The award also includes funding for operating the Detroit at Work “WorkForce One” mobile unit to bring job training and placement resources to home-bound residents in Detroit.
In addition to operating the new Durfee Detroit at Work Career Center and WorkForce One mobile unit, JVS and ResCare will also be managing the Detroit at Work Call Center. The call center serves as a central location for Detroiters seeking employment and training resources and will be staffed by several Detroit at Work interns gaining valuable work experience while serving this vital need to Detroit residents.
The new Career Center will be staffed by 25 employees. Additional funding has been provided by the McGregor Foundation for integrating human-centered design elements into the office space and the approach to working with customers.
The opening of the JVS center at Durfee is somewhat of a personal triumph for the organization’s chief operating officer, Paul Blatt. His father-in-law, who attended Central High School (on the same campus), lived on nearby Tuxedo Street.
“I am so excited about JVS securing this space and this DESC contract,” Blatt said. “JVS for 77 years has always delivered our job training resources to the people of Detroit to get them back to school or work. Now we can deliver directly to the neighborhood where they live with our mobile unit. [Our center in Durfee] harkens back to our core mission of helping all Metro Detroiters maximize their potential.”
Durfee Intermediate School opened in 1927 and is located on the curve of Collingwood at LaSalle on Detroit’s west side. It originally served a working-class population, including the children of many Jewish immigrants.
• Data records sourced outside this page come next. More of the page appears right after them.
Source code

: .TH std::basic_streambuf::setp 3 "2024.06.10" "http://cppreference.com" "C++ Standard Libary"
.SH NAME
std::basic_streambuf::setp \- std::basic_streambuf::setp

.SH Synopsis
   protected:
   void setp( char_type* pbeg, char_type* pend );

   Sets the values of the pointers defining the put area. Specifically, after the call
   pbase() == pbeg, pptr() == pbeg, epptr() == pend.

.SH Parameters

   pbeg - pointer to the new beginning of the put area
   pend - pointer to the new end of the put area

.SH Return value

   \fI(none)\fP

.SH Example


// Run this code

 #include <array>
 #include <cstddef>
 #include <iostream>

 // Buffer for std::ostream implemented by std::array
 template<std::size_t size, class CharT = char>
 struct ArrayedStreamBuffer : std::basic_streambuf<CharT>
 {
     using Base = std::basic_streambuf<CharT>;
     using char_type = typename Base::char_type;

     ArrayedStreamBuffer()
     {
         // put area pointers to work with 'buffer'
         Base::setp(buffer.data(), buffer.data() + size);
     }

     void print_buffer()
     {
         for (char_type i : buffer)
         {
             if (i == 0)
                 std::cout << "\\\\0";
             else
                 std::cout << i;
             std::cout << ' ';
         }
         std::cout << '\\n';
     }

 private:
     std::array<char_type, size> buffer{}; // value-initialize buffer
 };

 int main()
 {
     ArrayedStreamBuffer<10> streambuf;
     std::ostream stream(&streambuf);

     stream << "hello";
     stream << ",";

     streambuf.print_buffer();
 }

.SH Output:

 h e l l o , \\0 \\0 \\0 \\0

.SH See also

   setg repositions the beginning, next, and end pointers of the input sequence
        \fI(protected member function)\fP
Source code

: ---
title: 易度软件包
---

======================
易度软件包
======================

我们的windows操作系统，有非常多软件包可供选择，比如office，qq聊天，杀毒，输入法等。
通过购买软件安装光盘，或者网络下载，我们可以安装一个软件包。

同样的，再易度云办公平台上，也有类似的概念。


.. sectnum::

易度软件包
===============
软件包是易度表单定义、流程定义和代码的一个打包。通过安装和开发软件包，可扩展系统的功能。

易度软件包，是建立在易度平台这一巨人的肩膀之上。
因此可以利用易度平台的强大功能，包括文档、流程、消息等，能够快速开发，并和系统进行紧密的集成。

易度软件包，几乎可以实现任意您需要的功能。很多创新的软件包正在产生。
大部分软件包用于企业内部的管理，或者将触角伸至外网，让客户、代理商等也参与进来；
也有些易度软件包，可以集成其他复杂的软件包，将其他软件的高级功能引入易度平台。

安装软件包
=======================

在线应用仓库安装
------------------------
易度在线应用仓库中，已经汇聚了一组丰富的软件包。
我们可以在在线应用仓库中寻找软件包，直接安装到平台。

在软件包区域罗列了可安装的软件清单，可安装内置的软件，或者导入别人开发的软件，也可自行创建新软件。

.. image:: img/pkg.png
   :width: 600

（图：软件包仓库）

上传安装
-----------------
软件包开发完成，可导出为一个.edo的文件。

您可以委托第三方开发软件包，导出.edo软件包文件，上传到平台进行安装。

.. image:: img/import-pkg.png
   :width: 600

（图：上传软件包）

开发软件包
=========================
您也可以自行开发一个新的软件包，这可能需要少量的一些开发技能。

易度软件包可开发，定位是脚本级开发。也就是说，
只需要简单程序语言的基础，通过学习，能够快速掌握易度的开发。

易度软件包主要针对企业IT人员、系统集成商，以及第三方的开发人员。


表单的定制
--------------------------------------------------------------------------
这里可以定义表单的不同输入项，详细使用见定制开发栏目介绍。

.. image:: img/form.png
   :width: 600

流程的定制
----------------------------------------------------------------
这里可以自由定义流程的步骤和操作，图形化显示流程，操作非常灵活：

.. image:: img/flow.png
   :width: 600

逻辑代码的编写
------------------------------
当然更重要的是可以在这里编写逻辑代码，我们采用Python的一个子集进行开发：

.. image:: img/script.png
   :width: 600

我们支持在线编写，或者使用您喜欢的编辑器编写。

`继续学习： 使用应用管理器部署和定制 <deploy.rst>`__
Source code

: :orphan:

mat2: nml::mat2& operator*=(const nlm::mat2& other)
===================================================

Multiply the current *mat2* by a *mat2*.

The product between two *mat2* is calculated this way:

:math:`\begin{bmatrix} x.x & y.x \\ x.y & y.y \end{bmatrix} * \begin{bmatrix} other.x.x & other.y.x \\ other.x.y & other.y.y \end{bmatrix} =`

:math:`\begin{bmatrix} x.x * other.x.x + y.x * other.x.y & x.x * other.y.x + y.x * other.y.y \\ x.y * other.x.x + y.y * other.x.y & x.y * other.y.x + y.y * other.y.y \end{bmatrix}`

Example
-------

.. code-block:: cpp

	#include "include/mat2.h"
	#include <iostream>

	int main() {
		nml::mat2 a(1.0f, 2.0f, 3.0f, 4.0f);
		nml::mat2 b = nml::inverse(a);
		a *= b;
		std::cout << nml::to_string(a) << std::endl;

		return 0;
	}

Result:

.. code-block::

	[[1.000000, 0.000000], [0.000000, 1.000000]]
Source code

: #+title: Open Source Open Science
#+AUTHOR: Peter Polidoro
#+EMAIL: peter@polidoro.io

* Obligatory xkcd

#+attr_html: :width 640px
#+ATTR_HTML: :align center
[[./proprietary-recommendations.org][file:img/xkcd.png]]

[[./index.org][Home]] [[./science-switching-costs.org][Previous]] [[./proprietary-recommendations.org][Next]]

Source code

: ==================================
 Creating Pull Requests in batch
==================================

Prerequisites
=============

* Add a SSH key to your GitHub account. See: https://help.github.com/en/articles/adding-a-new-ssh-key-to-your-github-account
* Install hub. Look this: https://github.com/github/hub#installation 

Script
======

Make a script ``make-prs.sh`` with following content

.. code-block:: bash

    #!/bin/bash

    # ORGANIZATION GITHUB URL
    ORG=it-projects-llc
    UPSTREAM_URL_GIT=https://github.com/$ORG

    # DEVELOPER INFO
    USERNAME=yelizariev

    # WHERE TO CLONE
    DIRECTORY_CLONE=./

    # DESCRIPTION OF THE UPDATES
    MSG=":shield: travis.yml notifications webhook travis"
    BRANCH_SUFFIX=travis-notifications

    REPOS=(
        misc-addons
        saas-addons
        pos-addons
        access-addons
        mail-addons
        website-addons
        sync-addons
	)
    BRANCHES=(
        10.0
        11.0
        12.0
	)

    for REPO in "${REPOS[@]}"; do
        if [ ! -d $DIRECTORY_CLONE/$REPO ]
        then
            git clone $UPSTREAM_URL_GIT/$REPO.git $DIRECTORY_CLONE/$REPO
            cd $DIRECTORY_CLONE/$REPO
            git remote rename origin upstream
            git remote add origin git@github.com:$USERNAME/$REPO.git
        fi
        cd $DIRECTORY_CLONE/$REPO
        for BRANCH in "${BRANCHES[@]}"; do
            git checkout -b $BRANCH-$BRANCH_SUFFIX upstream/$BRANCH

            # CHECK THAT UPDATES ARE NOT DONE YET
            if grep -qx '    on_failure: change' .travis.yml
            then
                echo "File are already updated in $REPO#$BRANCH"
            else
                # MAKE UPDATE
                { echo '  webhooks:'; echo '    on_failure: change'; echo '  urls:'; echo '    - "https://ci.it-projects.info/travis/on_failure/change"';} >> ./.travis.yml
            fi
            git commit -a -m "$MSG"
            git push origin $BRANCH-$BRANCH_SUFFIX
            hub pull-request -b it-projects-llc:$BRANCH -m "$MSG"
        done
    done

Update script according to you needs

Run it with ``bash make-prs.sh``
Over the decades, population demographics shifted, and the school body was reduced to one-tenth of what it was at its height.
Due to falling test scores, Detroit Public School Community District (DPSCD) moved the remaining 600 pupils to a corridor in nearby Central Collegiate Academy and closed the school in 2017. It leased the 143,000-square-foot building for the next 50 years at $1 per year to a man named Chris Lambert, who helped found the nonprofit organization Life Remodeled. (See sidebar.)
With JVS moving in, DIS will be at 89 percent occupancy. Additionally, spaces such as the building’s auditorium, gymnasium and classrooms have been restored and are available to rent for events and functions.
Blatt met Lambert in 2017 at a Mackinac Policy Conference and was impressed with the missions of DIS and Life Remodeled. Since then, the two have envisioned a JVS center at the site to collaborate on ways to bring job training and other opportunities to Detroit’s west side.
Philanthropic contributions have helped the DIS, from the Jewish community they include generous monetary and in-kind donations from the Edward C. and Linda Dresner Levy Foundation as well as donations from the Durfee Jewish Alumni Association.
Detroit-based law firm Goodman Acker donated $18,000 and mobilized dozens of staff members last summer to weed and mow around the property exterior as well as paint some hallways inside. Partner Jordan Acker’s grandfather and great-uncle grew up in the neighborhood and have come back to Durfee to tell current students living in the neighborhood what their school days were like at Durfee and Central High School.
“My family lived in this neighborhood so giving back to a neighborhood that gave so much to my family has been a personal accomplishment and connection,” Acker said.
With the addition of JVS on hand, Lambert said it will now be more accessible than ever to help those in Detroit’s once-underserved neighborhoods get back to school and work.
“[Durfee] has been the most exciting, difficult and rewarding endeavor I’ve ever been a part of, and it did take time to gain trust from the surrounding community,” Lambert said. “I am convinced we are creating a scalable and sustainable model that will benefit not only Detroit’s west side neighborhoods but also across Detroit and maybe across the country.
“We are like a community quarterback bringing together different service organizations under one roof that makes each one’s individual mission easier to achieve together than if they were located in stand-alone locations.”